HKMA raises base rate following Fed decision

The Hong Kong Monetary Authority on Thursday increased the base lending rate in the SAR by 25 basis points to 0.75 percent, keeping its rate 50 basis points above that of the US Federal Reserve.

The Fed announced its first rate increase since 2018 in the early hours Hong Kong time as it sought to bring runaway inflation overnight, taking the rate from its near-zero level to a quarter of a percentage point.

The US central bank said this would be the first in a series of six similar rate rises this year.

Nelson Wong, head of research for China at real estate services giant JLL, said the impact of higher borrowing costs on Hong Kong’s property market was likely to be limited because activity had been limited since the fifth wave of the Covid-19 pandemic took hold.
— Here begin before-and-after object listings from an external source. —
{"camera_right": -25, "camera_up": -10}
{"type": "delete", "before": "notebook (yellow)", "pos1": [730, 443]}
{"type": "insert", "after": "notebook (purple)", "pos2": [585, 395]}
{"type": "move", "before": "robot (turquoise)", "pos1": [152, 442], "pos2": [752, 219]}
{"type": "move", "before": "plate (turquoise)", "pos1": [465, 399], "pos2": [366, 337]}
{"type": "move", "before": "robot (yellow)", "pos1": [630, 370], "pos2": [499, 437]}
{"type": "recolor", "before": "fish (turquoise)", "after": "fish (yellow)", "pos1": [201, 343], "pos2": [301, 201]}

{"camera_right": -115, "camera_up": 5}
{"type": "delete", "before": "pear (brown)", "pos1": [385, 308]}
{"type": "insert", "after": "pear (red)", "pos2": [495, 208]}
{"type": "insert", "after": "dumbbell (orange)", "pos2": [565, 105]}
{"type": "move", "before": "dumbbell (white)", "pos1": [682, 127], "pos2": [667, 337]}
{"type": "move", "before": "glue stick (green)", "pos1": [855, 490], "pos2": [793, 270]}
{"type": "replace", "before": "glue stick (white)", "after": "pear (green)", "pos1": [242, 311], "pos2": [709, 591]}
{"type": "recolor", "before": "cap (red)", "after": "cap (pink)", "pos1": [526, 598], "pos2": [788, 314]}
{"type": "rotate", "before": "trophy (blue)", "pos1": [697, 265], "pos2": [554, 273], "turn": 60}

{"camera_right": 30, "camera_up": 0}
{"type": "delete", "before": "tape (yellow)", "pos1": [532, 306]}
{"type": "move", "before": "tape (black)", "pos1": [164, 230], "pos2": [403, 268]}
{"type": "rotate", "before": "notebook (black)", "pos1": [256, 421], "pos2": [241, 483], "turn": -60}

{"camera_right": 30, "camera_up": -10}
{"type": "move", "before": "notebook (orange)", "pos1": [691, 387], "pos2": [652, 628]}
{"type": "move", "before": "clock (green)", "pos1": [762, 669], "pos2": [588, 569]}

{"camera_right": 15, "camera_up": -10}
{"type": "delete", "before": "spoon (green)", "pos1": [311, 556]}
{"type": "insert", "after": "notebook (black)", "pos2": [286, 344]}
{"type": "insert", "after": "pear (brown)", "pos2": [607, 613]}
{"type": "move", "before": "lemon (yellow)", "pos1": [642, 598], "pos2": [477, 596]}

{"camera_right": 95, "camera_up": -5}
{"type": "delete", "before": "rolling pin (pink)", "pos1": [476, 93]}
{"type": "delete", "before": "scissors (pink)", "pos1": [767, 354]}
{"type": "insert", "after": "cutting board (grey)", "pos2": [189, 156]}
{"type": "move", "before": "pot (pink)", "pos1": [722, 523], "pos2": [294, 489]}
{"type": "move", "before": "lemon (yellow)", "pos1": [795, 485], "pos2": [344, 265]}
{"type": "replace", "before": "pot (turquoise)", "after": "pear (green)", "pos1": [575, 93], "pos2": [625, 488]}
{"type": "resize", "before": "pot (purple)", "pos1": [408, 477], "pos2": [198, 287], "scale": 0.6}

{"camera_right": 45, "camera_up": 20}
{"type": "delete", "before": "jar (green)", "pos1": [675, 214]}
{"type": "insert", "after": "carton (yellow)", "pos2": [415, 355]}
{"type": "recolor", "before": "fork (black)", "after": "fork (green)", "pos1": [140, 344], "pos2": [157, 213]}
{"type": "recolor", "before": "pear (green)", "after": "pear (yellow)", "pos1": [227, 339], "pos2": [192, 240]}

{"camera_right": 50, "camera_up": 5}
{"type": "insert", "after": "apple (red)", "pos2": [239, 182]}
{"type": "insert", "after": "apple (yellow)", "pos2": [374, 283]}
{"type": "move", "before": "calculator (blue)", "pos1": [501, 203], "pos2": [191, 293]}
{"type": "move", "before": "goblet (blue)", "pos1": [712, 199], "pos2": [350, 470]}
Speaking on RTHK’s Hong Kong Today programme, Wong said that, for most borrowers, the impact of further rate increases would be limited because of caps on mortgage rates.

“Even if the Fed will increase rates five to six times this year, that will probably add up to just about a two percentage point interest rate hike in Hong Kong and that will probably not be affecting most of the mortgage borrowers’ interest rates all that much because we will already hit the mortgage cap rate by about 2.25 to 2.5 percent,” he told RTHK’s Janice Wong.

“The impact on buyers’ expectation will be limited.”

He said residential transactions had fallen to fewer than 3,000 last month, half the monthly average last year, amid expectations of a rate increase and because the Covid pandemic made property sales difficult.

He said he expected pressure on prices in the first half of the year, with few transactions taking place.